| What to do |
Please filter the data down to the lines that include the word "scroll" and copy them.

| Task data |

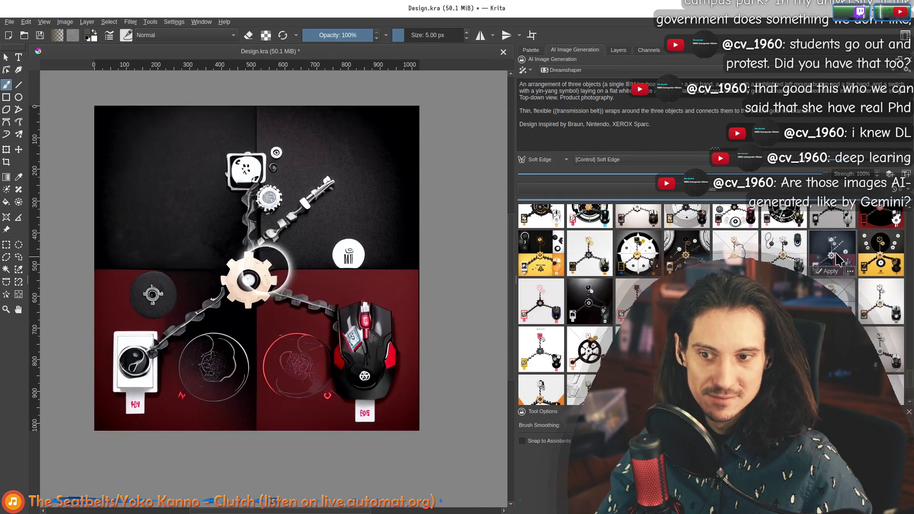
click(879, 253)
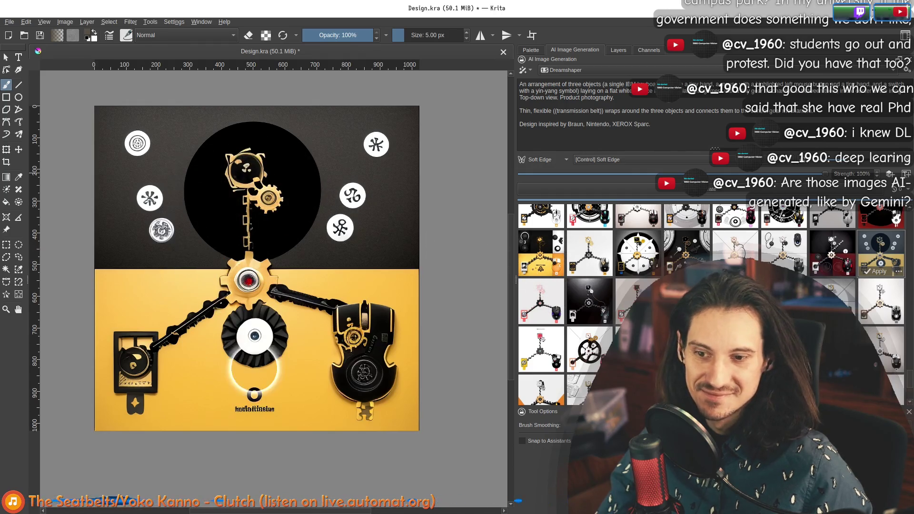
scroll(265, 200, down, 5)
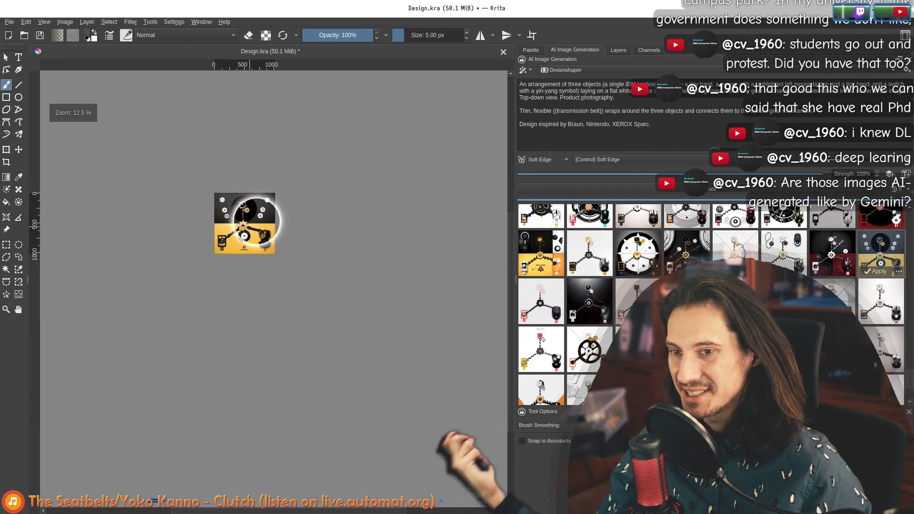
scroll(239, 220, up, 7)
scroll(239, 220, down, 1)
scroll(239, 220, down, 1)
scroll(239, 220, down, 1)
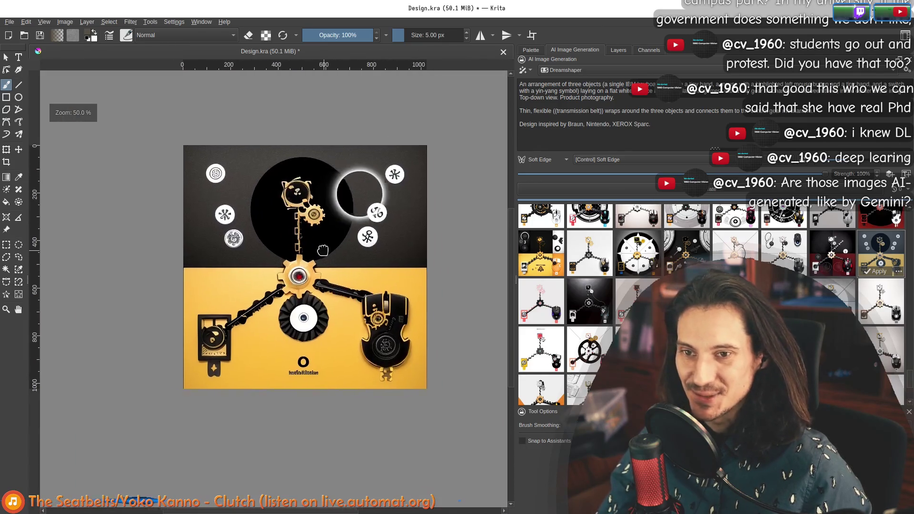
Compare the white-and-pink and black variants and settle on the dark one with gold objects
click(541, 304)
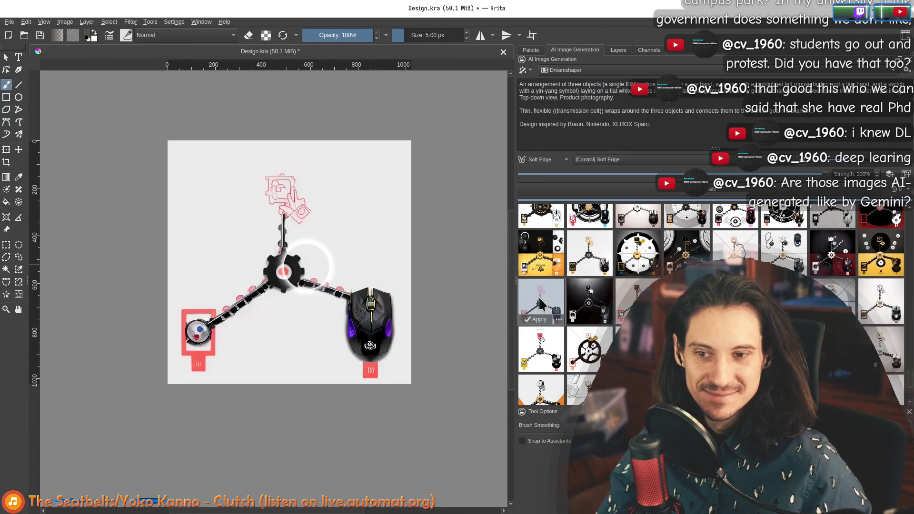
click(591, 303)
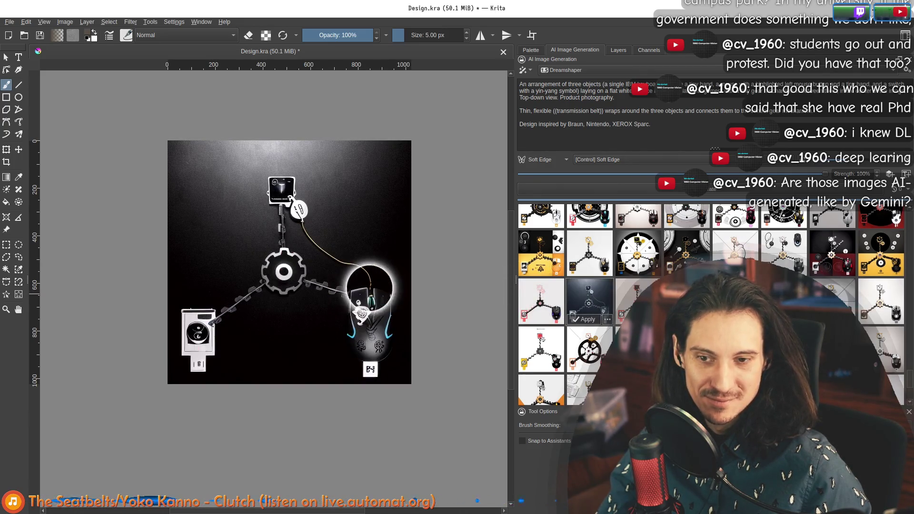
key(Escape)
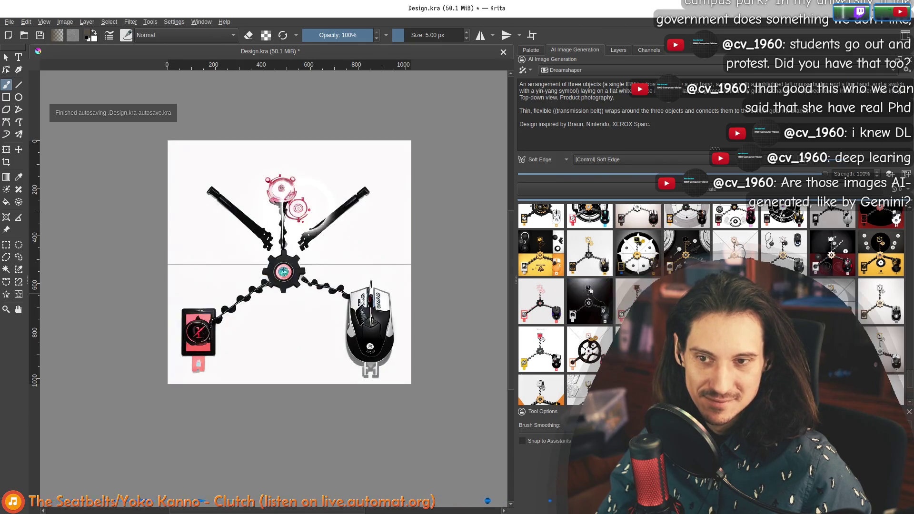
click(625, 291)
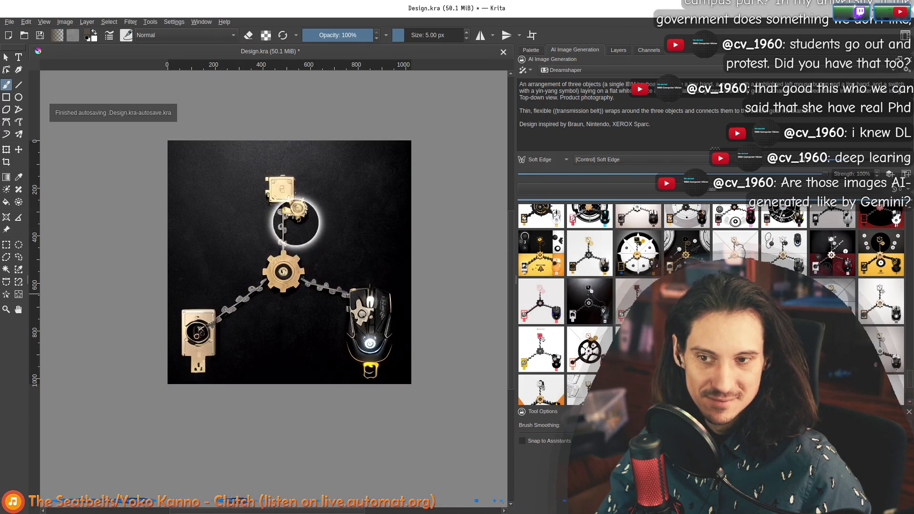
scroll(278, 156, up, 3)
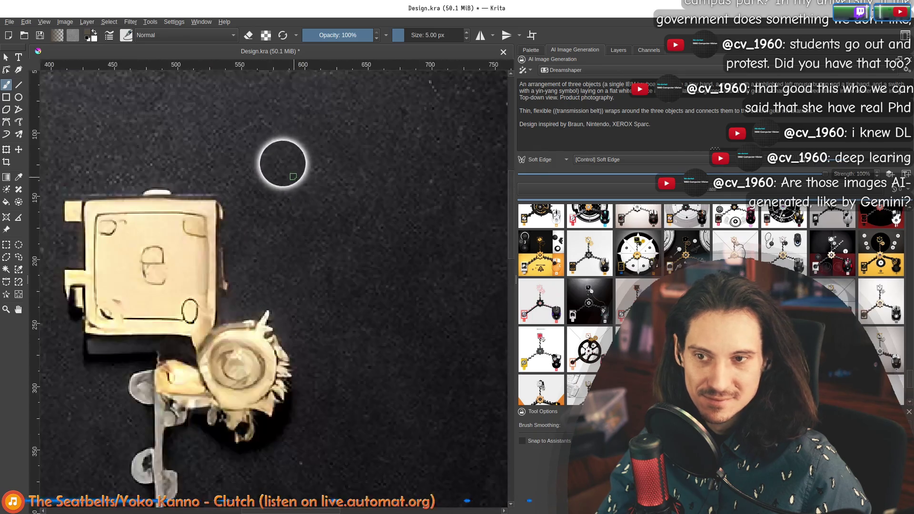
scroll(214, 147, down, 3)
scroll(223, 137, down, 1)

| Answer area |
scroll(265, 200, down, 5)
scroll(239, 220, up, 7)
scroll(239, 220, down, 1)
scroll(239, 220, down, 1)
scroll(239, 220, down, 1)
scroll(278, 156, up, 3)
scroll(214, 147, down, 3)
scroll(223, 137, down, 1)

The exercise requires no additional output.